Wouldn't it be nice if there were two of you--one to just go back and forth carrying boxes and stacking them on your desk and one to sign all the papers in a box? The papers would be moving in a steady stream, never just sitting motionless while you sign, and the documents would constantly be getting signed, never just waiting for more to arrive at your desk.
Of course, if the time to transport a box isn't the same as the time to process the papers in it, there will be some down time for one worker or the other, but the basic idea is that now at least some of the time there can be both transporting and signing happening simultaneously, whereas when there's just one of you, it's impossible.
Joined: Aug 25, 2006
Does it mean I need to allocate more threads than number of cores? That's it?
(If that's the case it's really unforgivable for me to miss it... I just need to pass higher value to the executor service?)

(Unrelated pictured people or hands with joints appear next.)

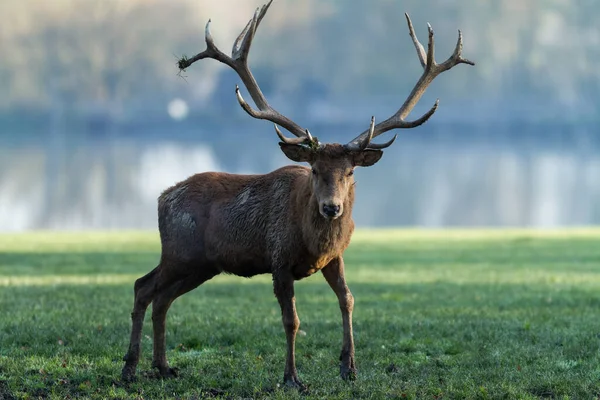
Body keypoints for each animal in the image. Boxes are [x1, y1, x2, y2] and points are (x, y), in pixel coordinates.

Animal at [120, 0, 474, 388]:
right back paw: (130, 368)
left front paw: (349, 367)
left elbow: (348, 300)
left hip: (201, 265)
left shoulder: (336, 257)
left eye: (350, 172)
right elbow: (292, 320)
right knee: (142, 287)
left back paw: (163, 366)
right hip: (180, 252)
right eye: (315, 169)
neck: (311, 240)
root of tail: (161, 198)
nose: (332, 208)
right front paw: (291, 377)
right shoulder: (279, 259)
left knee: (161, 298)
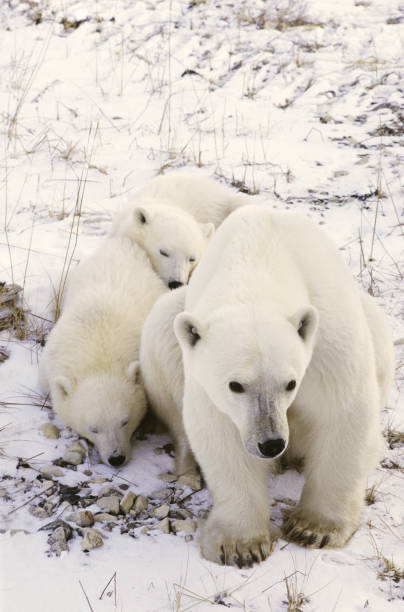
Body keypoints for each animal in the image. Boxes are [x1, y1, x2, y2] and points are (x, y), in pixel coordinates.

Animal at [172, 207, 392, 568]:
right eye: (235, 385)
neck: (259, 258)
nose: (271, 444)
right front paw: (239, 545)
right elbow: (220, 434)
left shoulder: (327, 342)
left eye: (290, 383)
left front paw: (314, 528)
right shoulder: (204, 381)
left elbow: (344, 410)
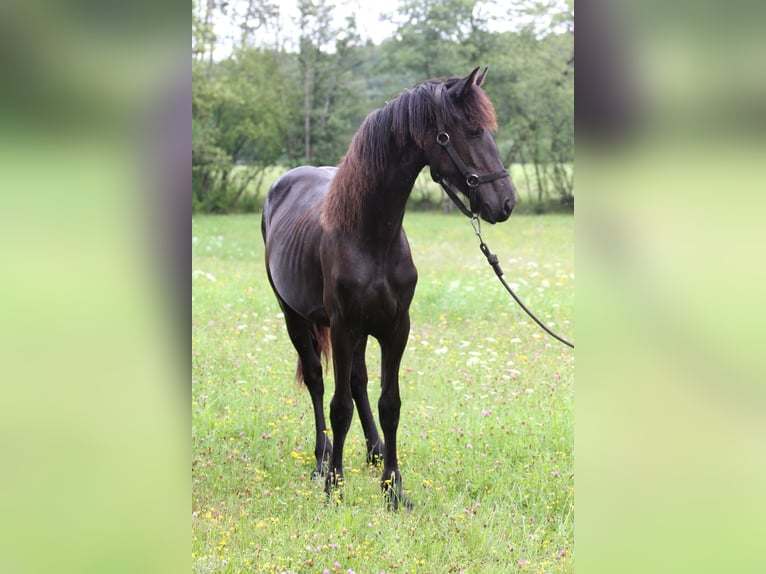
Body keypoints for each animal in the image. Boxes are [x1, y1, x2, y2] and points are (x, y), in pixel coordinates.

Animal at [261, 67, 515, 510]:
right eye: (471, 130)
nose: (506, 202)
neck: (371, 236)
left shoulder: (396, 327)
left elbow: (388, 403)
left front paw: (393, 488)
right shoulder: (343, 327)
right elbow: (338, 407)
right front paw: (335, 487)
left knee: (358, 382)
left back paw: (373, 451)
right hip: (294, 316)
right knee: (316, 381)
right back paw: (321, 461)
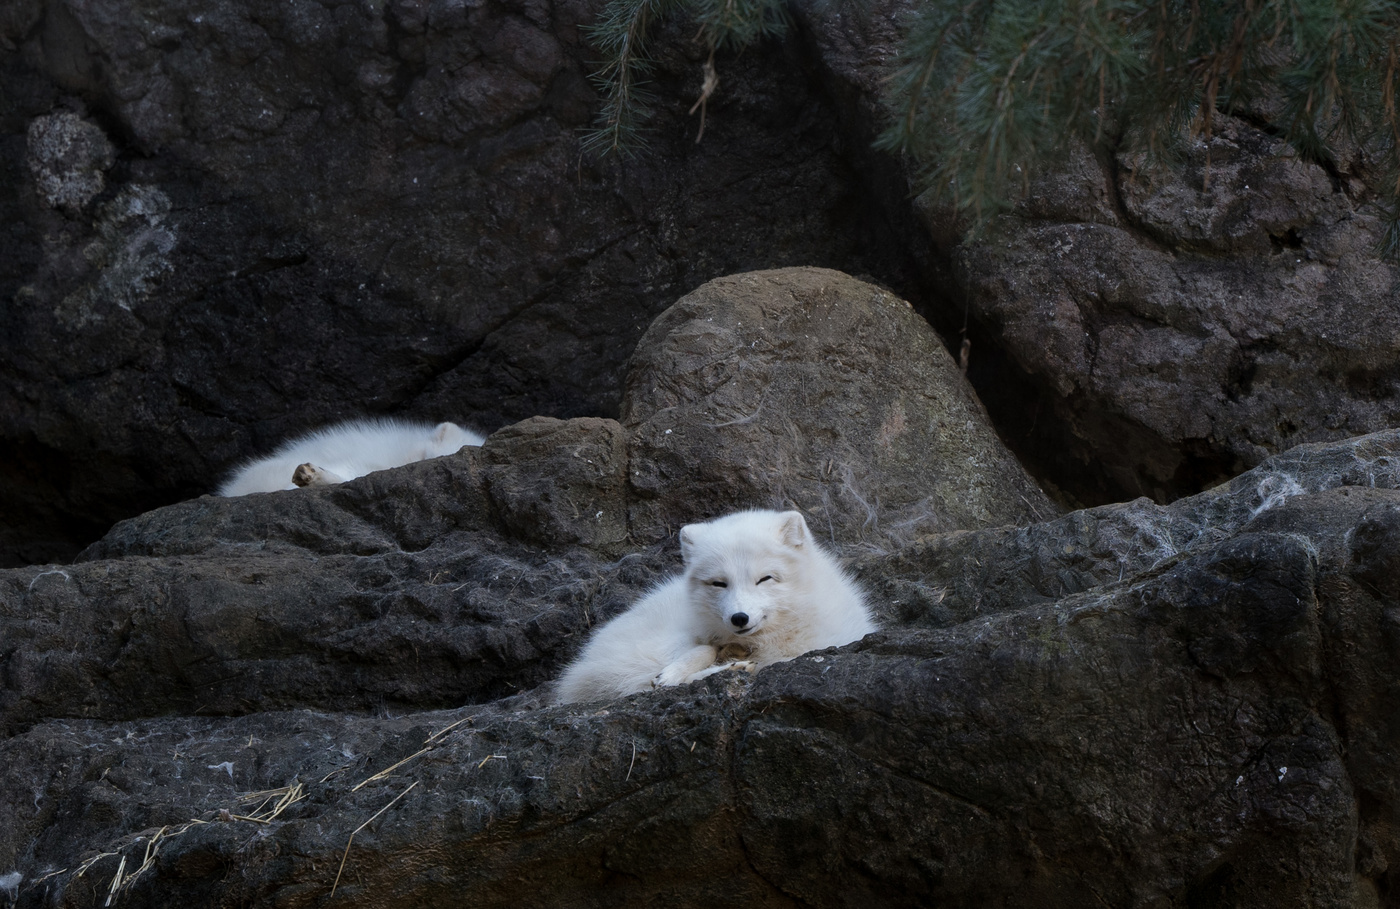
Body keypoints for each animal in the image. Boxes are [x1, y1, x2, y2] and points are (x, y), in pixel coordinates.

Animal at [553, 509, 877, 704]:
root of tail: (583, 665)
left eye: (764, 579)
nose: (739, 618)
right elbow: (703, 651)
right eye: (719, 583)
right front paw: (681, 672)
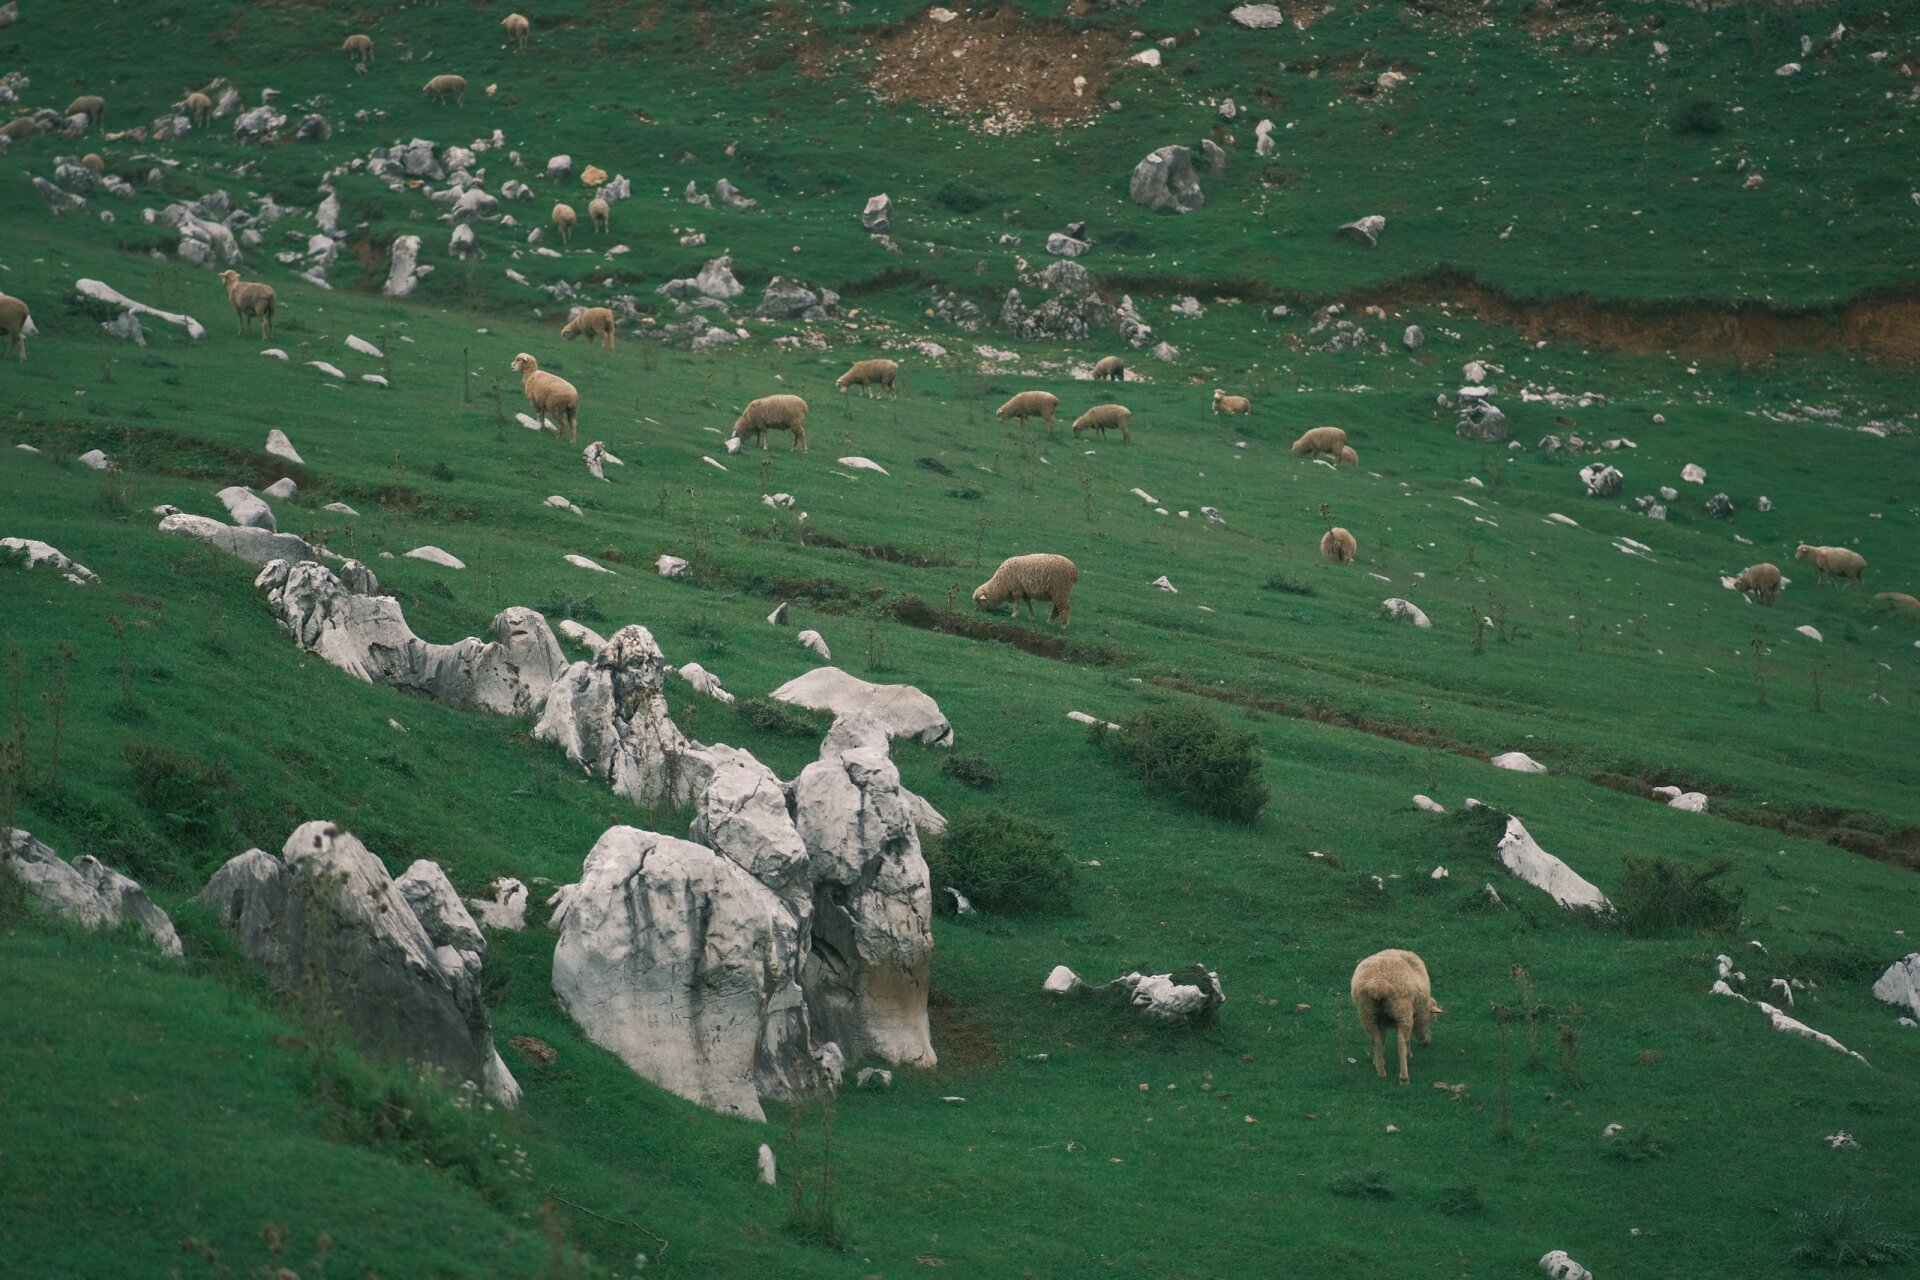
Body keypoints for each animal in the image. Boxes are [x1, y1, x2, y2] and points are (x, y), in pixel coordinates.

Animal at [1351, 948, 1443, 1090]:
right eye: (1433, 1019)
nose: (1426, 1042)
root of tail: (1378, 984)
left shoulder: (1381, 1023)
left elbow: (1382, 1040)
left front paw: (1377, 1060)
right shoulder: (1411, 1015)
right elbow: (1407, 1039)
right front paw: (1408, 1054)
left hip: (1367, 1013)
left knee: (1375, 1040)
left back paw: (1381, 1072)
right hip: (1402, 1010)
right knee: (1401, 1042)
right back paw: (1404, 1078)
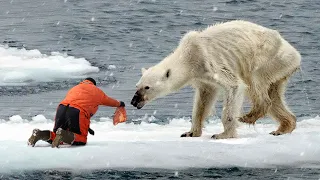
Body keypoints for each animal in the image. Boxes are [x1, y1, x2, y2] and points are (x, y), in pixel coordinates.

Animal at [130, 20, 300, 139]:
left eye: (147, 87)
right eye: (137, 85)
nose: (134, 101)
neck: (189, 55)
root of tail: (295, 53)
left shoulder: (210, 62)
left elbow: (234, 85)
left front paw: (223, 134)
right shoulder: (202, 76)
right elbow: (203, 99)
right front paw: (190, 132)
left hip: (268, 59)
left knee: (255, 83)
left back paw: (249, 116)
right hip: (279, 69)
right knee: (274, 95)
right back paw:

Peter Hsu wrote:Does it mean I need to allocate more threads than number of cores? That's it?
Not necessarily more threads than cores, no. The point is to have one or more threads to do the fetching and one or more to do the processing. How many of each depends on many factors.
If your problem is heavily I/O bound, then adding more threads for processing won't really help. One each might be enough. But if that I/O comes from multiple different sources--different disks on different controllers, or some from files and some from network, or from multiple network sites--then you might want several I/O threads. And if you can keep enough I/O threads busy that your one processing thread can't keep up, then you might add processing thread up to (but not more than) the number of cores, until it balances out.
Again though, the main point is to have separate threads for I/O vs. processing.